§ Dataset entries
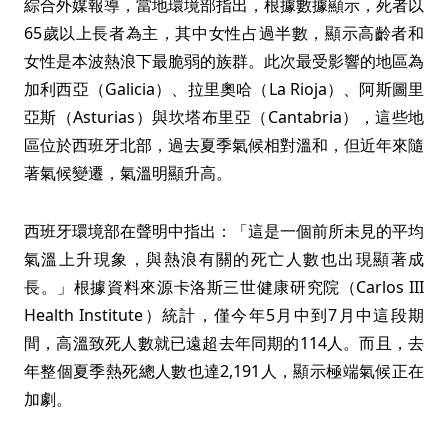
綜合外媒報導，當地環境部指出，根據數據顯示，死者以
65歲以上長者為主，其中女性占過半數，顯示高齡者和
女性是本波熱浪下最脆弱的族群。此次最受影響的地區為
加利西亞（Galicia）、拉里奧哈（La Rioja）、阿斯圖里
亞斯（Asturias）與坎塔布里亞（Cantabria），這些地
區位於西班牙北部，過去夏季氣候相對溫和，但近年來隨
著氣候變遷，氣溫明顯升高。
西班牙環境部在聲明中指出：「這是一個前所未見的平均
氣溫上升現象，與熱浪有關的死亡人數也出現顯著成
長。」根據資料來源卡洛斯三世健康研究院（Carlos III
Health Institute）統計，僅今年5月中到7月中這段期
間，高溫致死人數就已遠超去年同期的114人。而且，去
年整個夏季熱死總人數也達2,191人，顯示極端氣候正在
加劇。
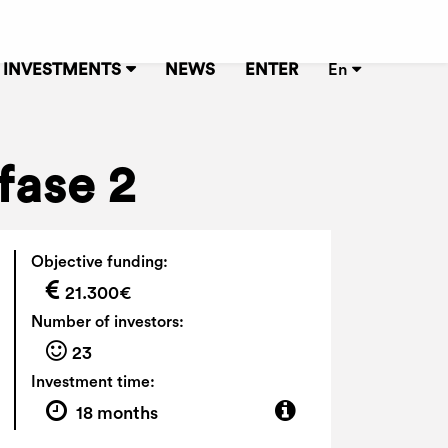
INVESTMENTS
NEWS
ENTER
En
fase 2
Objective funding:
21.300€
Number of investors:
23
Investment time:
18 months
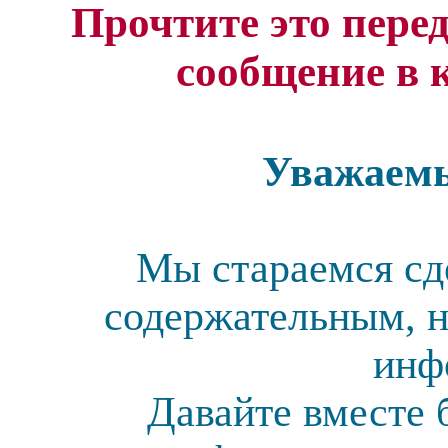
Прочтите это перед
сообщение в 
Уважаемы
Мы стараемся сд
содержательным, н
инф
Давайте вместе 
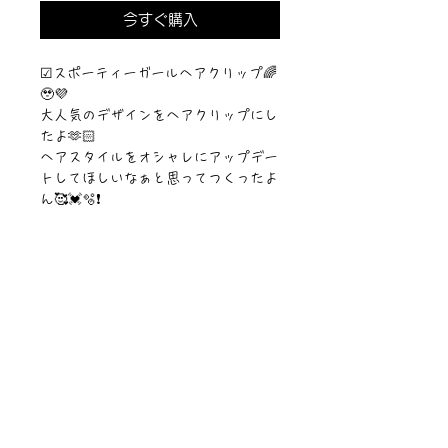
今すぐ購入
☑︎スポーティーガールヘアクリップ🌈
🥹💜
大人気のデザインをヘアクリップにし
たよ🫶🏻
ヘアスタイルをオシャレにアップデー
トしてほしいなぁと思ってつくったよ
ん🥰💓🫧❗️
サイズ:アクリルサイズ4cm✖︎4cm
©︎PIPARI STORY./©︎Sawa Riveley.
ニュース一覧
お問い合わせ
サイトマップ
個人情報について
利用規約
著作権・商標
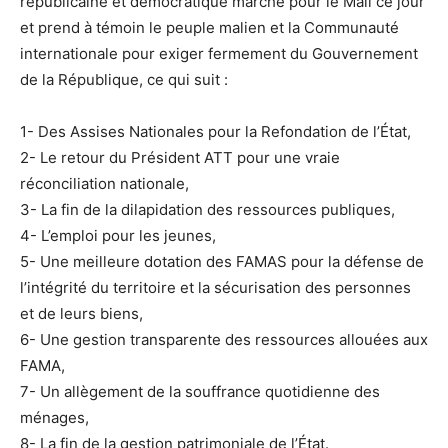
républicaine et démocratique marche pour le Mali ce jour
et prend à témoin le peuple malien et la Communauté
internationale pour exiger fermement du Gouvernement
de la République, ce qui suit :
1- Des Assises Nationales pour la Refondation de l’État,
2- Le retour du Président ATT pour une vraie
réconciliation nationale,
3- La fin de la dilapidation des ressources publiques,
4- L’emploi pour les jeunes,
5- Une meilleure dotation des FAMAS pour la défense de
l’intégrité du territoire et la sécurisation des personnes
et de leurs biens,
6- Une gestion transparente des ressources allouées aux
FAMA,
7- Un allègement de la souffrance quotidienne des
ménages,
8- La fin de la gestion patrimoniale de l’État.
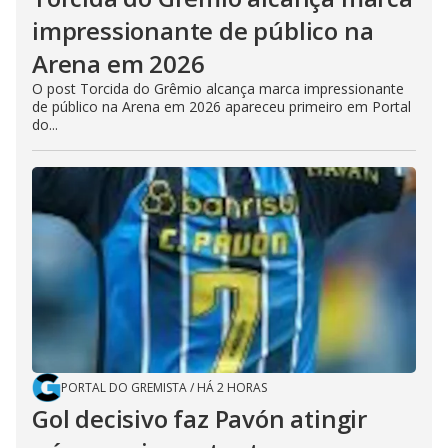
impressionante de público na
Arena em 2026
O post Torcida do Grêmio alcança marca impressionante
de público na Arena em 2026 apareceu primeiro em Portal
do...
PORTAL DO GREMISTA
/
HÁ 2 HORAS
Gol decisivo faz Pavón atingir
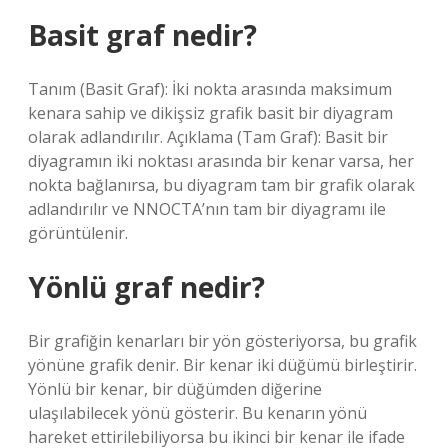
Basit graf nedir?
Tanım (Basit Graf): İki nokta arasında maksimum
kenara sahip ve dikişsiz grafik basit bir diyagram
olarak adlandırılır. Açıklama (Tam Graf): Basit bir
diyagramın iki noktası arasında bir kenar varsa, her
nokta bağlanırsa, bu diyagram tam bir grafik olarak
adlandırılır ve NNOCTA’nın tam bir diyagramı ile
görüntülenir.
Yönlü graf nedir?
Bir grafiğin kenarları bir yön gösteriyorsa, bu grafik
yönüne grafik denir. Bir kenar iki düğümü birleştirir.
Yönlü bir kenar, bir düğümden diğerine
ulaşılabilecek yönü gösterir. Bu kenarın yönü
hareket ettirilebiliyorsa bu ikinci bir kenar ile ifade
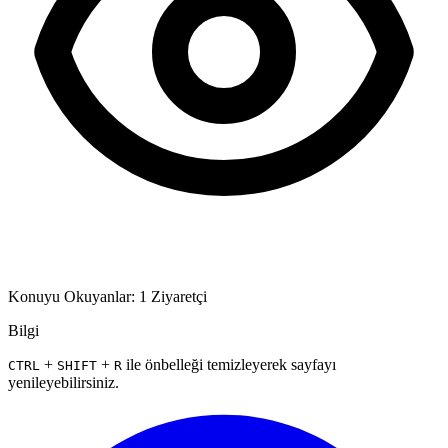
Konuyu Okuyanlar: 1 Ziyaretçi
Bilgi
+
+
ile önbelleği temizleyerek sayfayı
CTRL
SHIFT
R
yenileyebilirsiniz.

§ ACTIVITY
Give back only the lines from the line with "impressionante de público na" to the line with "Gol decisivo faz Pavón atingir", changing every "Arena" to "Estádio" and leaving everything else as it is.

§ EXPECTED ANSWER
impressionante de público na
Estádio em 2026
O post Torcida do Grêmio alcança marca impressionante
de público na Estádio em 2026 apareceu primeiro em Portal
do...
PORTAL DO GREMISTA
/
HÁ 2 HORAS
Gol decisivo faz Pavón atingir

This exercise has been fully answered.